Last Thursday, a fraternity of private school owners gathered at Standard High School in Zana for the second delegates’ conference of the federation of non-state education institutions.
The day’s business saw directors from private kindergartens, primary and secondary schools as well as colleges working out the basics on how to make their federation work.
They had to agree on tenets of the memorandum and articles of association, as well as the election of some interim committee members. But the master stroke of the whole action was the invitation of the director of Basic Education, Dr Robinson Nsumba-Lyazi, and his colleague, the commissioner for Private Schools and Institutions, Ismail Mulindwa.

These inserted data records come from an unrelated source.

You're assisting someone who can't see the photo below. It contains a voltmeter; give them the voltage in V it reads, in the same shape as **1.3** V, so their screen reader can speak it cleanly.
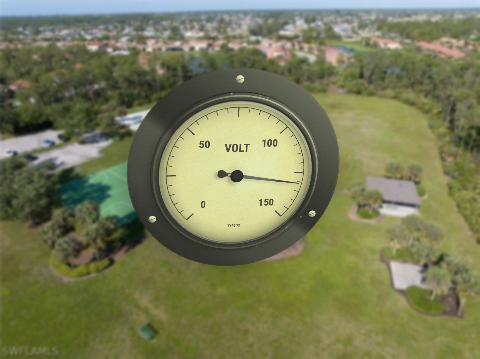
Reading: **130** V
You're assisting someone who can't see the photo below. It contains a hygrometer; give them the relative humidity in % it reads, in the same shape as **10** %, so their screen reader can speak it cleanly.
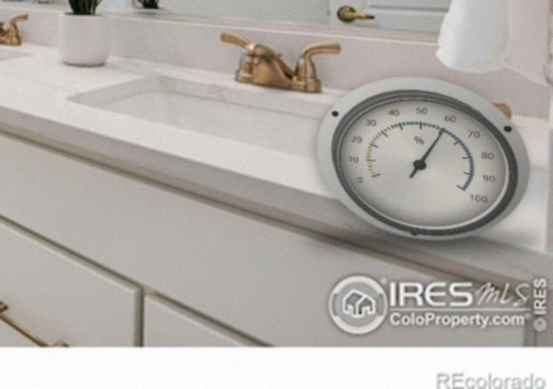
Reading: **60** %
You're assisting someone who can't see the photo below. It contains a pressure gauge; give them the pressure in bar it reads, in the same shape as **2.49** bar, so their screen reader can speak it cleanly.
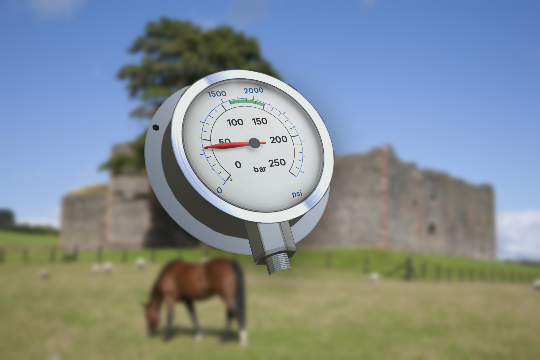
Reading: **40** bar
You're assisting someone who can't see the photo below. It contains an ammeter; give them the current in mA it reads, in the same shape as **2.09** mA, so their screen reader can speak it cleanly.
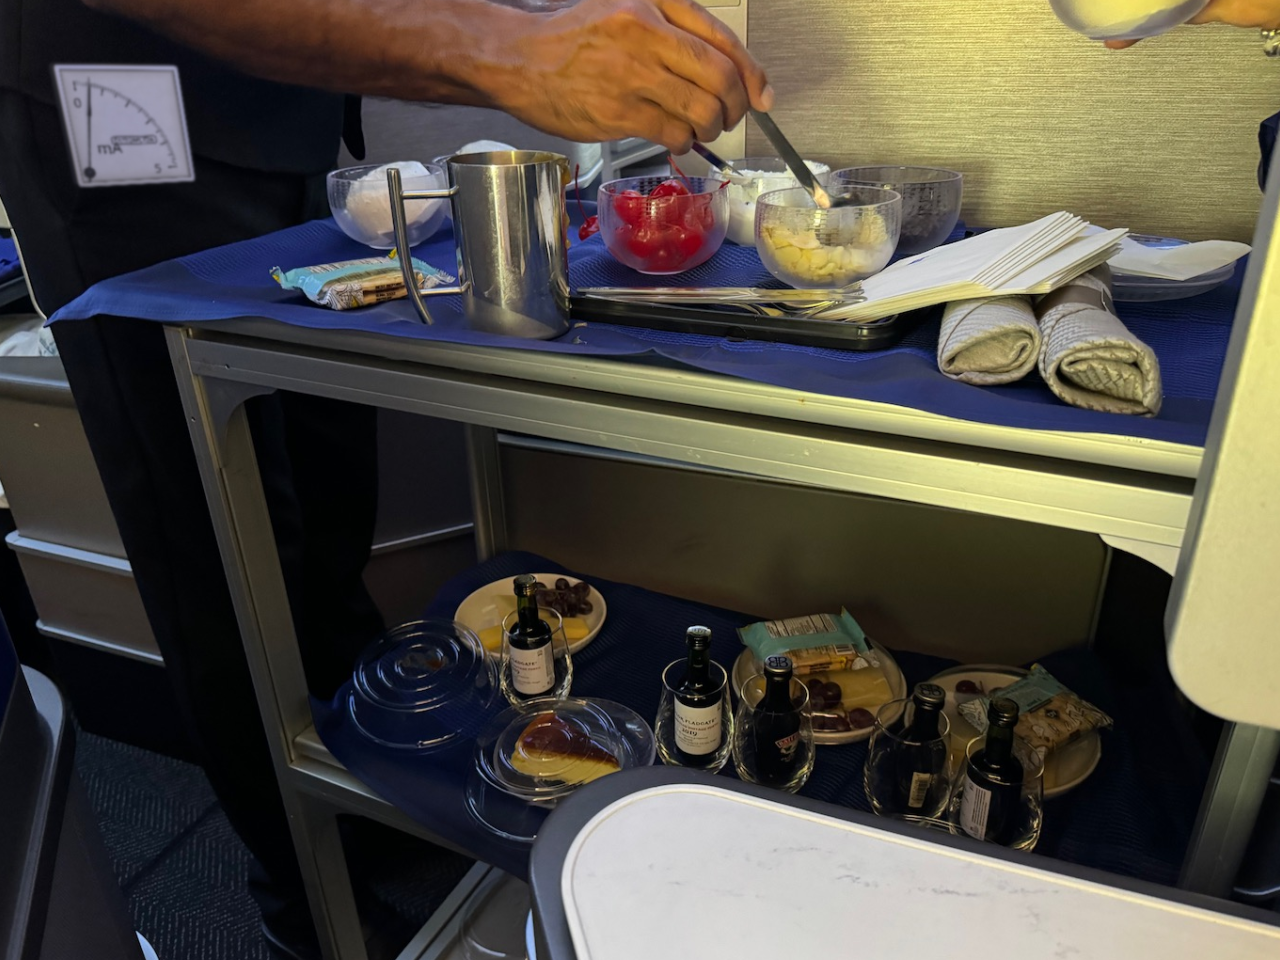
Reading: **0.5** mA
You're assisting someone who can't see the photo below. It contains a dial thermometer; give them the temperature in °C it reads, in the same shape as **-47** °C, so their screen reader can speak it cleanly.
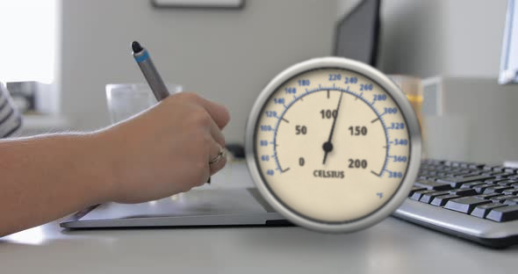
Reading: **112.5** °C
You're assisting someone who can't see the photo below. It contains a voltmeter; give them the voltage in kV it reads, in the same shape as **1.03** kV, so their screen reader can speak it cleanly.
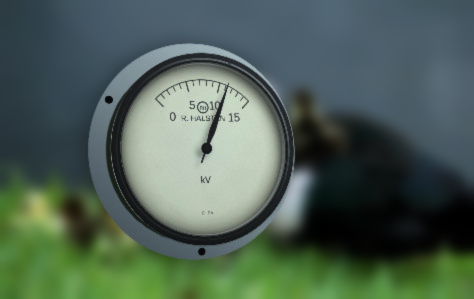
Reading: **11** kV
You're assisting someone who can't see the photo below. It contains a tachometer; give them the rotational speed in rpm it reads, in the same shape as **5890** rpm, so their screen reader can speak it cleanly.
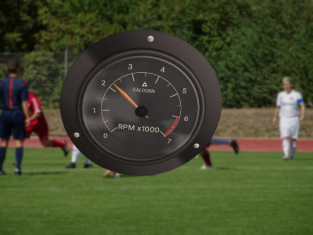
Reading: **2250** rpm
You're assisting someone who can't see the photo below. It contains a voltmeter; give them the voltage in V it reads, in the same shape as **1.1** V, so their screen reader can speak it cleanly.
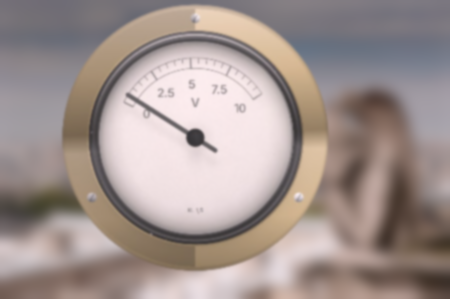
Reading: **0.5** V
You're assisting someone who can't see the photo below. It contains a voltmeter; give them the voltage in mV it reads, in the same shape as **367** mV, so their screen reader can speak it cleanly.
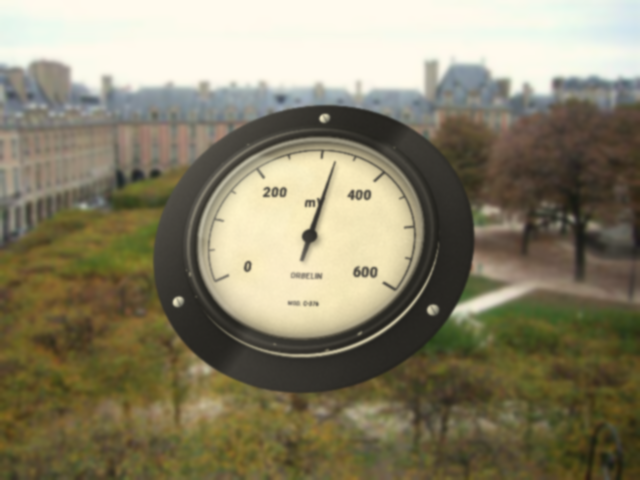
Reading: **325** mV
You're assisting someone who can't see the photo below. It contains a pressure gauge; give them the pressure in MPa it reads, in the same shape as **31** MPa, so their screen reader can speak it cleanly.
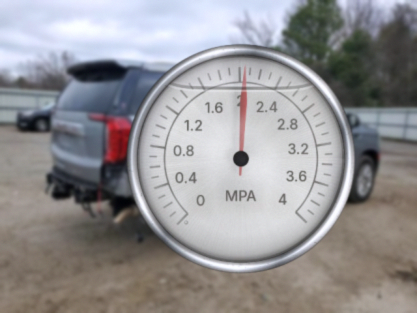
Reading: **2.05** MPa
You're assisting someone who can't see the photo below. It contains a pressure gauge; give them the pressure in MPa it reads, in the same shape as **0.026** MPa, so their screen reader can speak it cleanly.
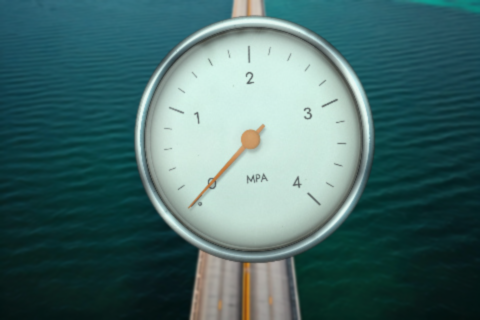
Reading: **0** MPa
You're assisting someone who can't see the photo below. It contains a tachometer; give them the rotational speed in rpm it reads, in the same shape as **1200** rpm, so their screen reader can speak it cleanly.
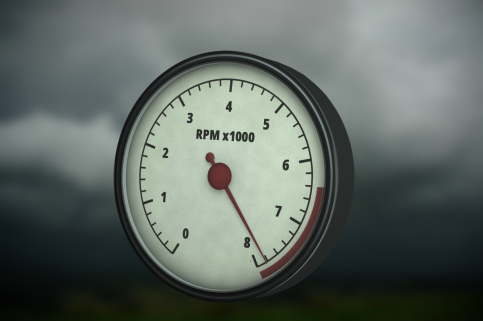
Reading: **7800** rpm
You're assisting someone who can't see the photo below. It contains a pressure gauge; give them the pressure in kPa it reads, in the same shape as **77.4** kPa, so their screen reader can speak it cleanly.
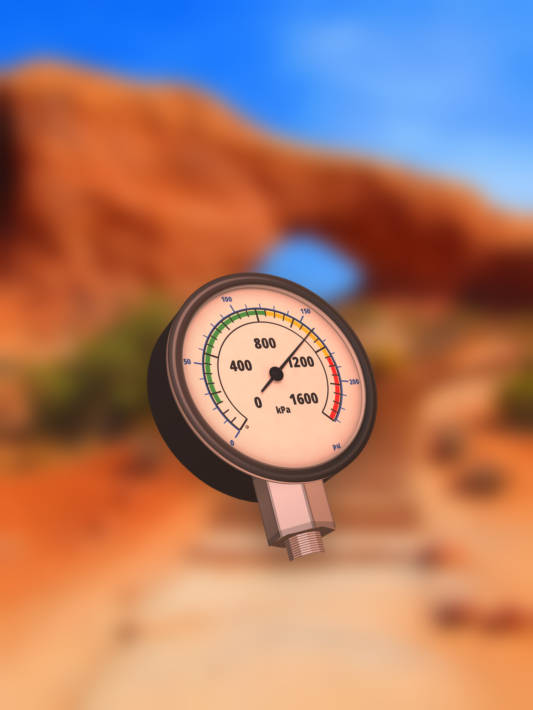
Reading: **1100** kPa
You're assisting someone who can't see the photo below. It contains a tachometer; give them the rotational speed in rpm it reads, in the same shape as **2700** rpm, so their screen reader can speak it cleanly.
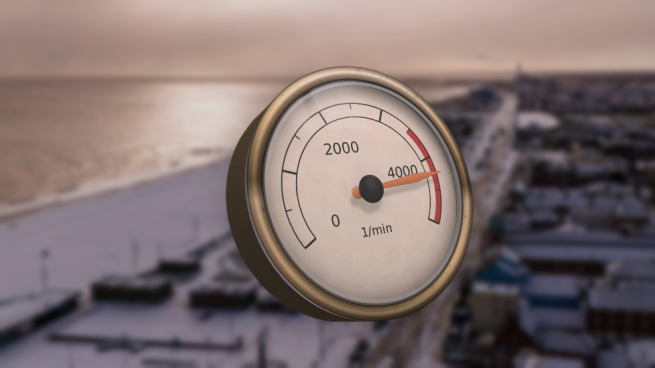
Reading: **4250** rpm
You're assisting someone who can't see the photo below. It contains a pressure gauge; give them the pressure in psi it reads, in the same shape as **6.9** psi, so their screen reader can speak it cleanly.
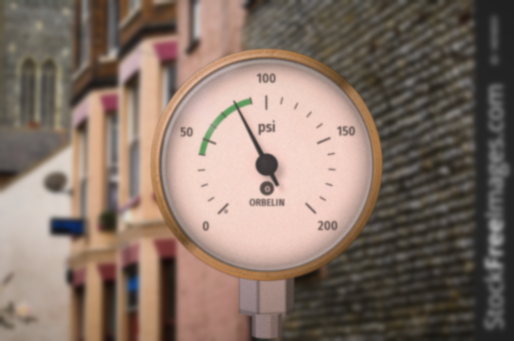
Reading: **80** psi
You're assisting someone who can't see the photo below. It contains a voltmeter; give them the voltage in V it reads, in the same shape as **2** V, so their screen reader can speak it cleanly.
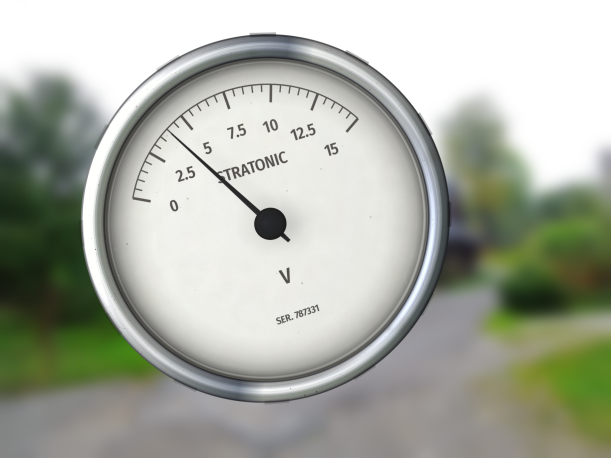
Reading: **4** V
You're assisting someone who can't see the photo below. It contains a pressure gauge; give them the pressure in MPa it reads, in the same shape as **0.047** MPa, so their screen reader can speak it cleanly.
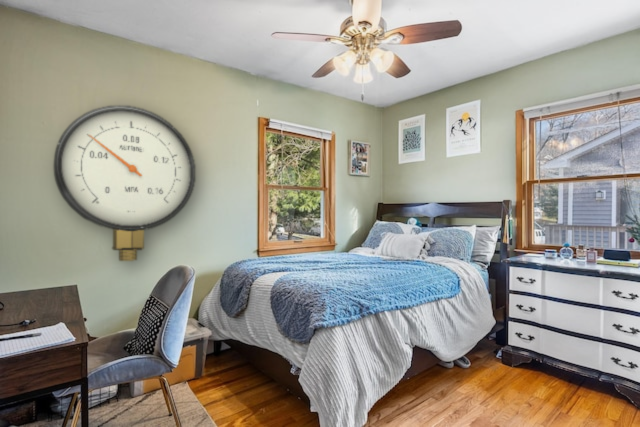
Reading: **0.05** MPa
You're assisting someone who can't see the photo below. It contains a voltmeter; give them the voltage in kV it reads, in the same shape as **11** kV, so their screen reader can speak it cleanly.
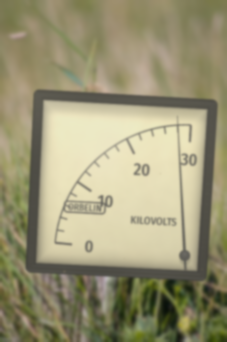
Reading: **28** kV
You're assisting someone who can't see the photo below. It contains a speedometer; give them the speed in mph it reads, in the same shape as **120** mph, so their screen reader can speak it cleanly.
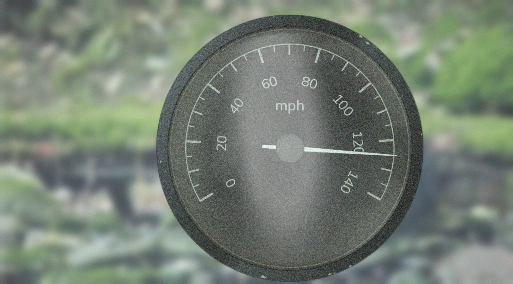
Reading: **125** mph
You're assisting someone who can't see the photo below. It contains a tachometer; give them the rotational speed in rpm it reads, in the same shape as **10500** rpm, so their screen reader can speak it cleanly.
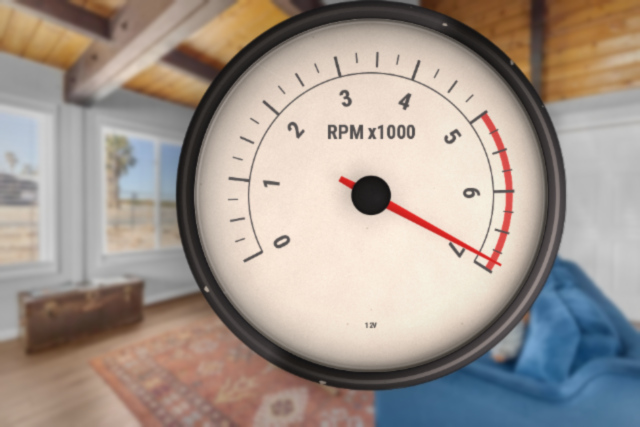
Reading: **6875** rpm
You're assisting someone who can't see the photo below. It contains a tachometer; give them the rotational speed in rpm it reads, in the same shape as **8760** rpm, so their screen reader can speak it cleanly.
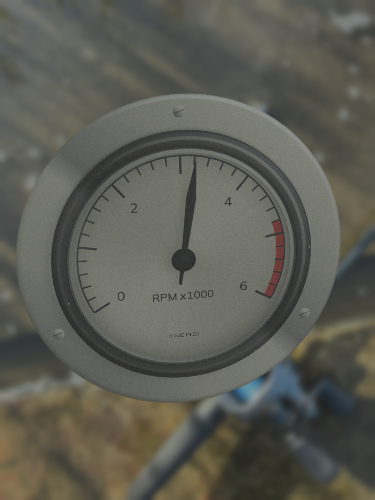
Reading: **3200** rpm
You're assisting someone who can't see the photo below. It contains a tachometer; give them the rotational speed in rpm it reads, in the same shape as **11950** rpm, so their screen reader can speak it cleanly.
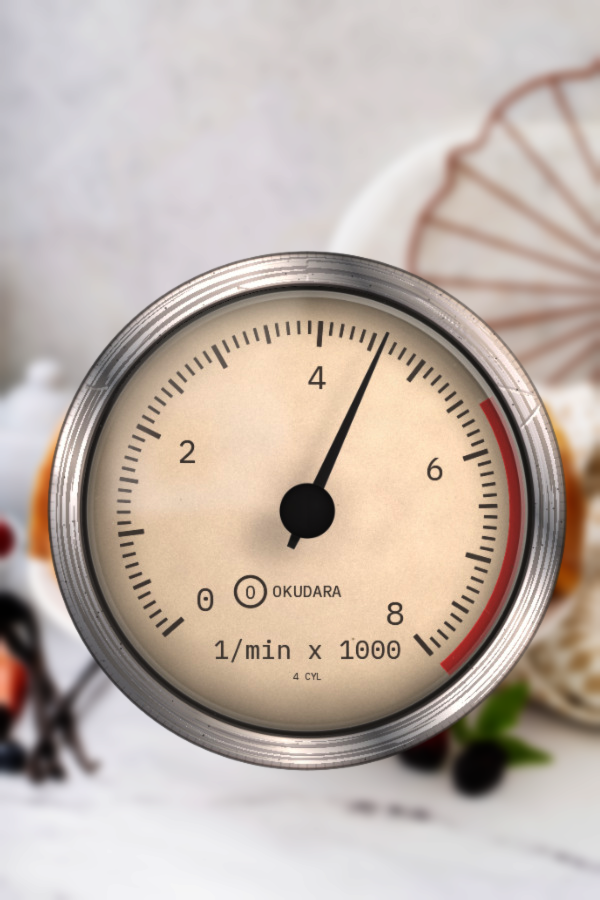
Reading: **4600** rpm
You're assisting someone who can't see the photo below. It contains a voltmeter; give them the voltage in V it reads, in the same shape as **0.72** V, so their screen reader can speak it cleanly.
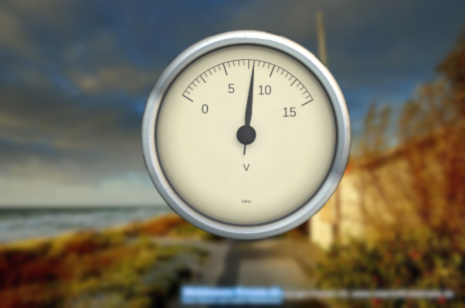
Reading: **8** V
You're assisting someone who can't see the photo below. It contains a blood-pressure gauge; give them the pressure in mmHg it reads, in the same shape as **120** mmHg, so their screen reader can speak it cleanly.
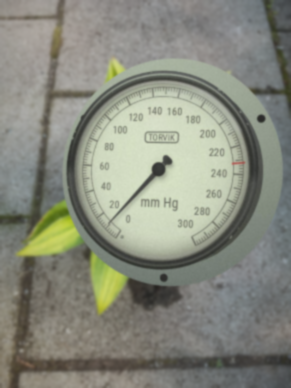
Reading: **10** mmHg
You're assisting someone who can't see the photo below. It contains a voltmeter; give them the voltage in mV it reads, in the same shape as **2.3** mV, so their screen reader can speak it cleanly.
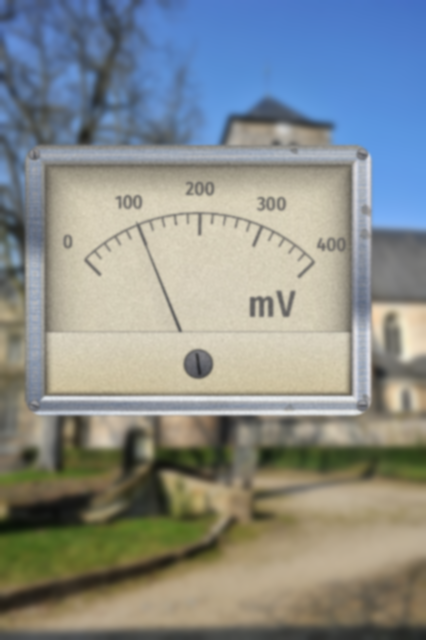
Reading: **100** mV
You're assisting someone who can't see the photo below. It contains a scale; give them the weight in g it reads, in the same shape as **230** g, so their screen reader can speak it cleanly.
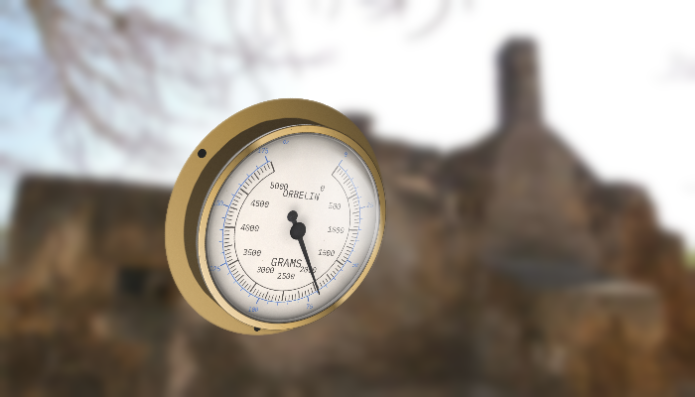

And the two men did not disappoint. Preferring to stay above the fray as the directors jostled for positions, the two gave their blessing to the federation. In separate speeches, Dr Nsumba-Lyazi and Mulindwa argued that the federation would bring directors together, making it easier for the education sector to relate with them on mutually important policy matters.
Mulindwa Said: This will put right what is not done the right way … so that you are taken seriously when the sector is distributing scholastic materials like textbooks and others”.
Nsumba-Lyazi was happy to pledge that once the federation was up and running, its executives would be invited to ministry meetings to help grind out pressing sector issues.
Expectedly, this attracted the loudest cheer and the greatest interest, since school owners have had innumerable complaints to make about the ministry for years.
Over the years, the ministry bureaucrats just locked themselves behind paneled doors and made decisions that irritated the school owners more. Now things will have to change, the bureaucrats will be sitting in those meetings with the school owners.
Hopefully, the smiles will be broader, as the ministry and the school owners agree on many issues. Alternatively, both will grin through the pain as the reality that some of their best hopes can’t be reached immediately, comes home.
In the end, it is always good when an extra set of brains gets ready to embrace and resolve the sector’s problems.